Par Denis Dauchy, PhD, Professeur de Stratégie au sein des formations en ligne de l’EDHEC Business School.
Comment maîtriser sa stratégie en temps de crise ? Comment se projeter dans l’avenir pour commencer à le construire ? Si la période que nous traversons aujourd’hui est profondément déstabilisante, elle apparaît aussi comme une opportunité de prendre du recul sur la manière dont nous élaborons nos stratégies d’entreprises. Dès aujourd’hui, elle nous permet également d’imaginer l’après, et de s’interroger sur les grandes tendances qui pourraient bien s’accélérer.
Au cœur d’une crise que personne n’avait prévu, l’idée même de stratégie nous interroge : à quoi bon faire de la stratégie, puisque tout n’est qu’incertitude et inconnu ? À mon sens, baisser ainsi les bras serait une erreur fatale. Cette période nous appelle au contraire à faire plus de stratégie – mais différemment. Car plus que jamais, les dirigeants sont au défi de poser un cap, d’insuffler une énergie au sein de leur organisation. Mais surtout : ils ont la responsabilité de penser l’après, et ce dès aujourd’hui. Par quoi commencer ? Il est avant tout nécessaire de sortir d’une logique binaire qui projetterait une sortie de crise en mode « retour à la normale ». Se projeter dans une cohabitation avec l’état de crise actuel, au moins pendant un temps, est plus réaliste. Dans cette perspective, parler de stratégie de crise ne suffit pas : pour mieux se tourner vers l’avenir, si nous parlions plutôt de stratégie de rebond ?

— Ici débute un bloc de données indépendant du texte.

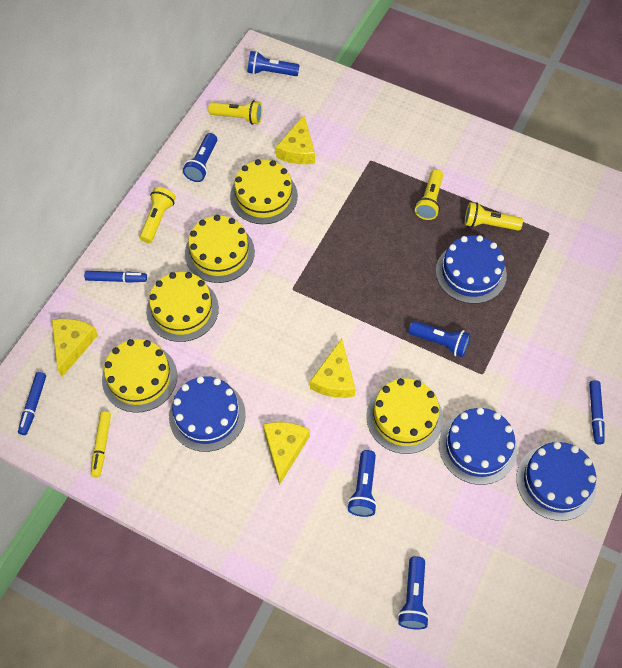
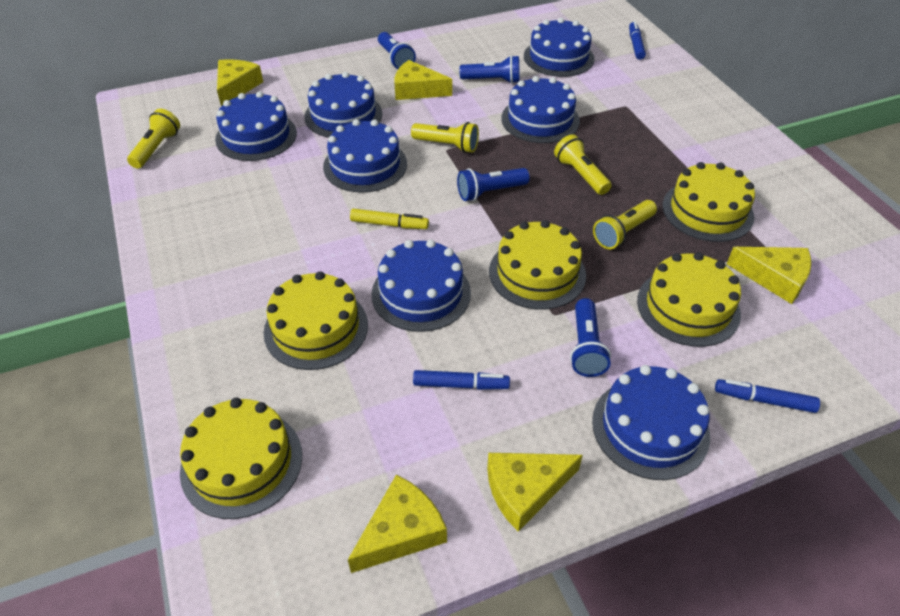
blue cake: [169,376,246,452] [436,235,507,304] [439,407,517,485] [516,442,596,521] = 4 -> [215,91,297,161] [304,72,382,138] [323,119,407,193] [371,240,471,332] [501,76,580,143] [524,18,595,77] [592,365,710,480] = 7
blue flashlight: [183,133,217,182] [248,51,300,76] [348,450,377,517] [398,556,429,629] [408,321,471,357] = 5 -> [378,32,416,69] [457,168,530,201] [459,55,520,84] [570,298,611,377] = 4
yellow cheese: [52,319,98,377] [263,422,310,485] [276,115,315,164] [310,339,355,398] = 4 -> [217,59,263,106] [348,475,447,573] [394,60,452,100] [487,453,583,532] [727,247,811,304] = 5

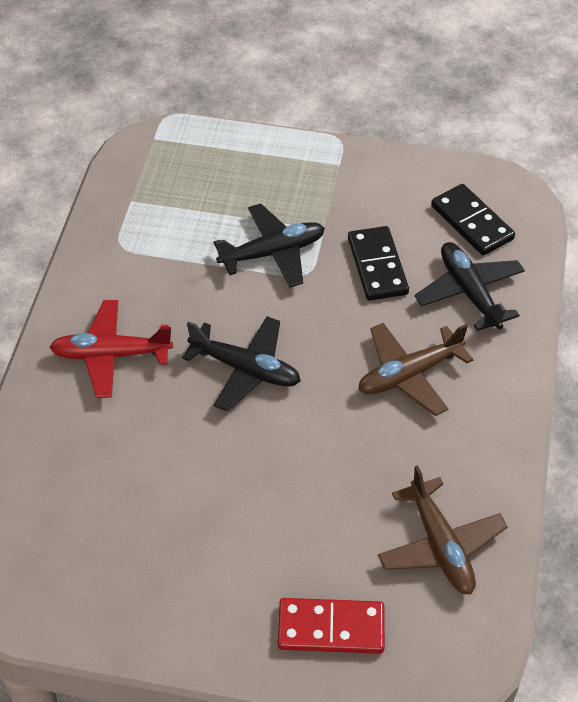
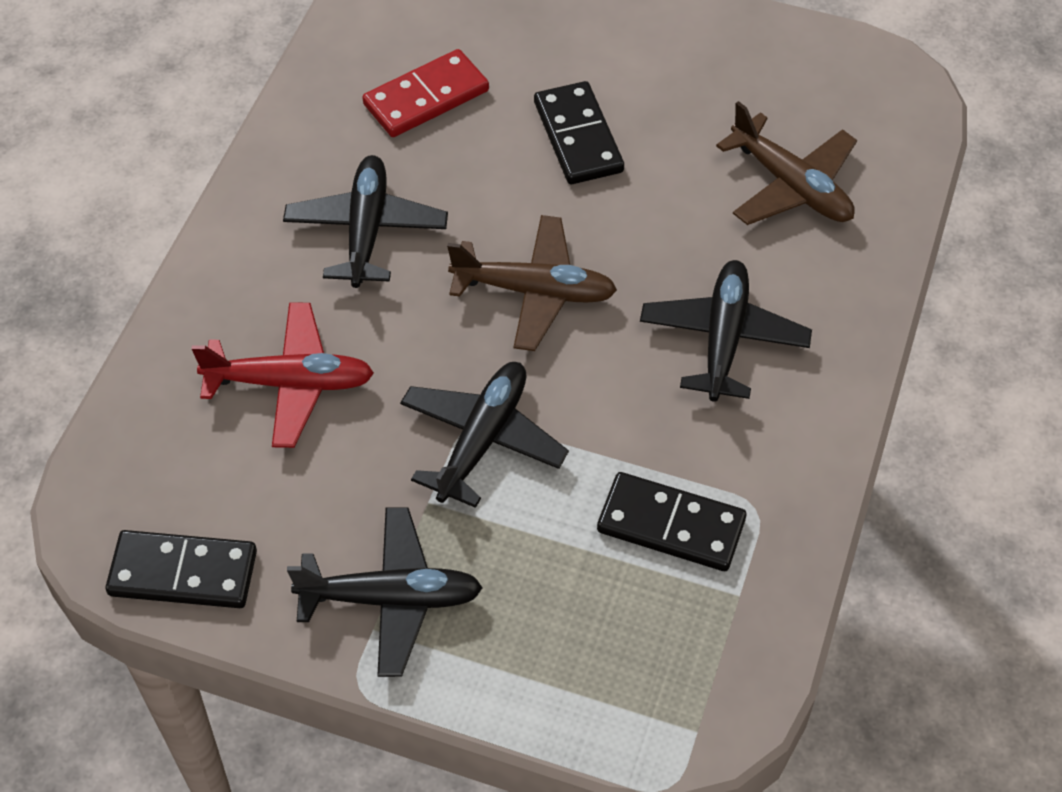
black domino: [348,226,409,301] [431,184,515,256] = 2 -> [105,530,257,608] [534,81,624,184] [597,472,746,571] = 3
black plane: [182,316,301,412] [214,204,325,288] [415,242,525,331] = 3 -> [283,155,448,288] [287,507,483,677] [400,362,569,508] [640,260,812,402] = 4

Pour l’après-crise : renouveler sa pensée et sa pratique de la stratégie
Au moment où nous vivons des événements que peu d’entre nous avaient à l’esprit, nous réalisons que les entreprises ont peut-être trop confondu risque et incertitude. Or, la probabilisation du risque, aussi sophistiquée soit-elle, ne remplacera jamais la prospective. La première piste à suivre pour rebondir consisterait à replacer cette dernière au cœur de nos approches stratégiques, en se réappropriant notamment le concept de « scénario », qui revient aujourd’hui en force. Sur ce sujet, le travail de la Chaire EDHEC for Foresight, Innovation and Transformation offre des ressources particulièrement passionnantes.

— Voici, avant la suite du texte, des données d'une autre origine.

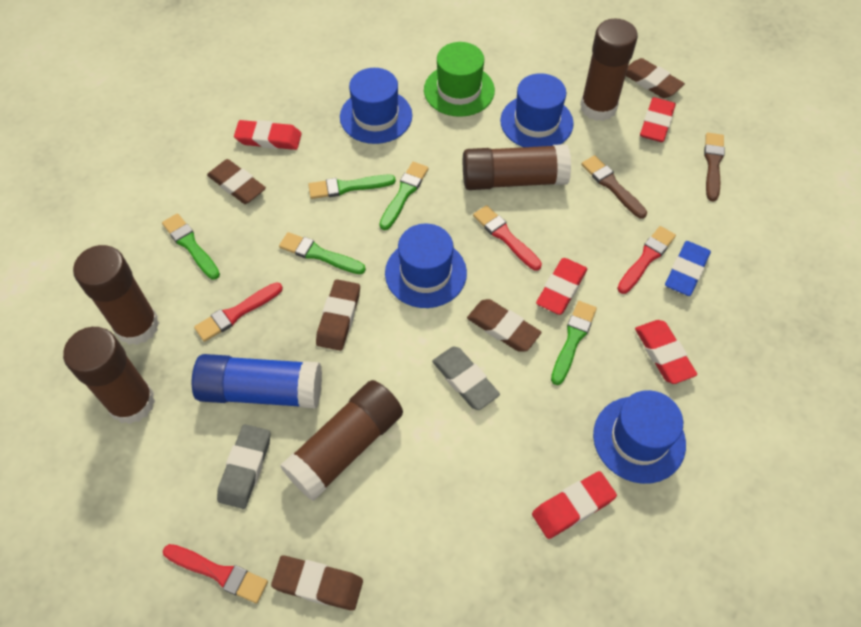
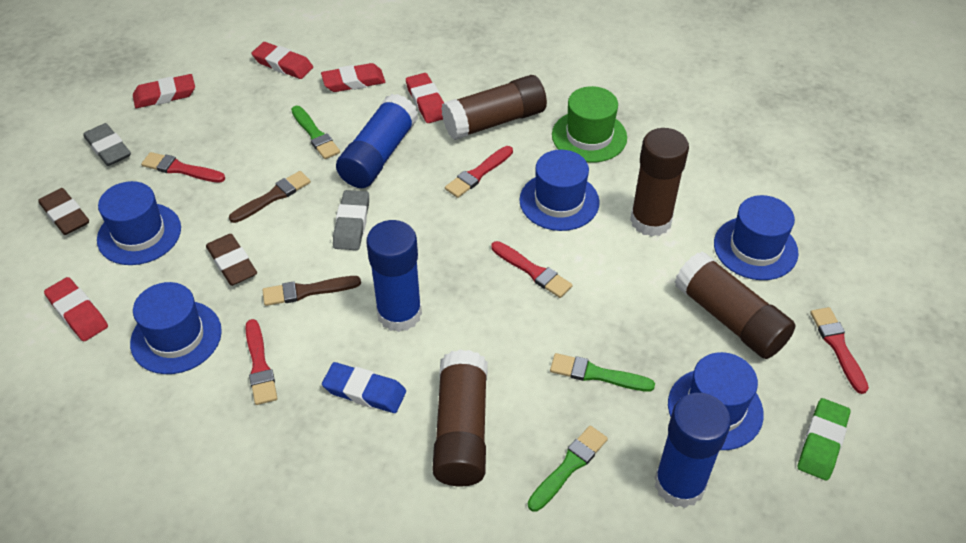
blue glue stick: [192,354,322,408] = 1 -> [336,94,418,188] [366,220,422,332] [655,393,731,508] = 3
blue hat: [340,68,412,144] [385,224,467,308] [500,73,574,147] [593,390,686,484] = 4 -> [97,181,181,265] [130,282,222,374] [519,150,600,231] [668,352,764,450] [714,195,798,280] = 5
brown eraser: [207,159,266,204] [271,556,363,611] [316,279,360,351] [467,299,542,352] [626,58,685,98] = 5 -> [38,188,89,235] [206,234,257,286] = 2
brown glue stick: [63,327,155,424] [73,245,159,345] [280,380,403,501] [463,144,571,190] [580,18,638,121] = 5 -> [432,350,488,487] [441,75,547,140] [630,128,689,237] [675,251,796,359] = 4
green brush: [162,213,220,280] [279,232,366,274] [308,175,396,199] [379,162,429,230] [551,301,597,385] = 5 -> [291,106,340,159] [528,426,608,512] [550,353,655,392] = 3
green eraser: none = 0 -> [798,398,851,481] = 1
red brush: [163,544,268,604] [194,282,283,342] [473,205,542,270] [617,226,676,294] = 4 -> [141,152,225,183] [245,319,277,405] [445,146,513,198] [491,241,572,298] [810,307,869,394] = 5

La crise invite également les dirigeants à renouveler les grilles d’analyse avec lesquels ils appréhendent leur environnement, pour en adopter une vision plus complexe et systémique. Car tout est aujourd’hui en mouvement, en transformation. Dans le monde économique, les frontières classiques entre industries tendent à s’effacer face à l’émergence d’écosystèmes plus foisonnants – dont la MedTech et la EdTech sont de bonnes illustrations. Plus largement, le monde au sens géopolitique est en pleine reconfiguration : l’avenir sera-t-il bipolaire, autour d’une relation États-Unis-Chine, ou apolaire, fait de relations entre écosystèmes locaux ? Dans un cas comme dans l’autre, les entreprises seront impactées. Pour se repérer dans le présent et construire l’avenir, de nouvelles grilles apparaissent : la Low Touch Economy, s’intéresse par exemple à la place que tiendra le sanitaire dans le monde économique post Covid-19. S’appuyer sur des grilles de ce genre permet d’appréhender le type de scénario envisageable pour votre entreprise, et d’en tirer les conséquences pour consolider ou réorienter votre modèle.

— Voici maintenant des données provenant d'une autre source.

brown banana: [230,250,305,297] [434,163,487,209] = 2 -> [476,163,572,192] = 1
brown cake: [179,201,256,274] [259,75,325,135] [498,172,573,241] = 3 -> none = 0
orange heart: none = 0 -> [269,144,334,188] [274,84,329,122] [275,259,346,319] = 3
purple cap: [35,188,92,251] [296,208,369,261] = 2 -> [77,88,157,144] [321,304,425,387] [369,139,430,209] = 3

La résilience, critère clé de la force stratégique interne
Rebondir exige de la résilience, une notion qui révèle aujourd’hui plus que jamais son importance stratégique. Comment la cultiver ? En remettant l’accent sur certaines bases négligées en temps « normal » : les plans de contingence, la duplication de certains actifs… Impossible également de passer à côté d’une réflexion sur son business model et son agilité : on constate aujourd’hui à quel point les entreprises les plus monolithiques sont impactées plus violemment – à l’instar de Primark, qui subit durement son déficit de stratégie omnicanal. Mais la notion de résilience est avant tout très humaine et culturelle. Penser et développer sa résilience est un mouvement collectif. Il peut donc être intéressant de commencer par auditer son entreprise sous cet angle, en s’intéressant par exemple aux types d’intelligences identifiables en son sein (émotionnelle, comportementale…), au type de leadership en vigueur, ou à la notion de résilience sociale.
De la prospective à la notion de résilience : de manière générale, la crise invite les entreprises à engager une réflexion stratégique ambitieuse. Car la logique post-crise est fondée sur la pro-action. Sans plus attendre, il faut anticiper les macro-tendances qui impactaient déjà le monde des affaires depuis quelques années et qui risquent de s’accélérer.